_WHAT THE TASK REQUIRES_
In all of the records below, replace "Example" with "Item" and reproduce them with nothing else changed. Leave the pictures out.

(Extracted data entries)
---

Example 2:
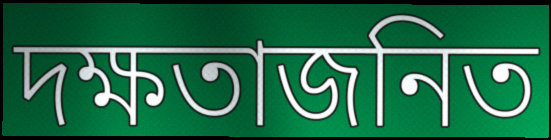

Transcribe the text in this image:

দক্ষতাজনিত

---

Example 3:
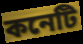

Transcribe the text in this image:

কনেটি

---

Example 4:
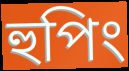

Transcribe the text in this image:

হুপিং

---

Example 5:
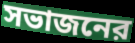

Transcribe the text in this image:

সভাজনের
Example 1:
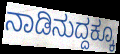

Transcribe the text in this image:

ನಾಡಿನುದ್ದಕ್ಕೂ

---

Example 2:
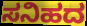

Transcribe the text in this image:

ಸನಿಹದ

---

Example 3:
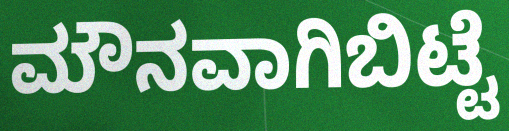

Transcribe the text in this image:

ಮೌನವಾಗಿಬಿಟ್ಟೆ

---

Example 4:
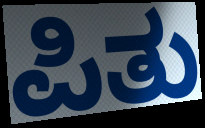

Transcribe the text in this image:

ಪಿತು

_THE RESPONSE_
---

Item 2:

Transcribe the text in this image:

দক্ষতাজনিত

---

Item 3:

Transcribe the text in this image:

কনেটি

---

Item 4:

Transcribe the text in this image:

হুপিং

---

Item 5:

Transcribe the text in this image:

সভাজনের
Item 1:

Transcribe the text in this image:

ನಾಡಿನುದ್ದಕ್ಕೂ

---

Item 2:

Transcribe the text in this image:

ಸನಿಹದ

---

Item 3:

Transcribe the text in this image:

ಮೌನವಾಗಿಬಿಟ್ಟೆ

---

Item 4:

Transcribe the text in this image:

ಪಿತು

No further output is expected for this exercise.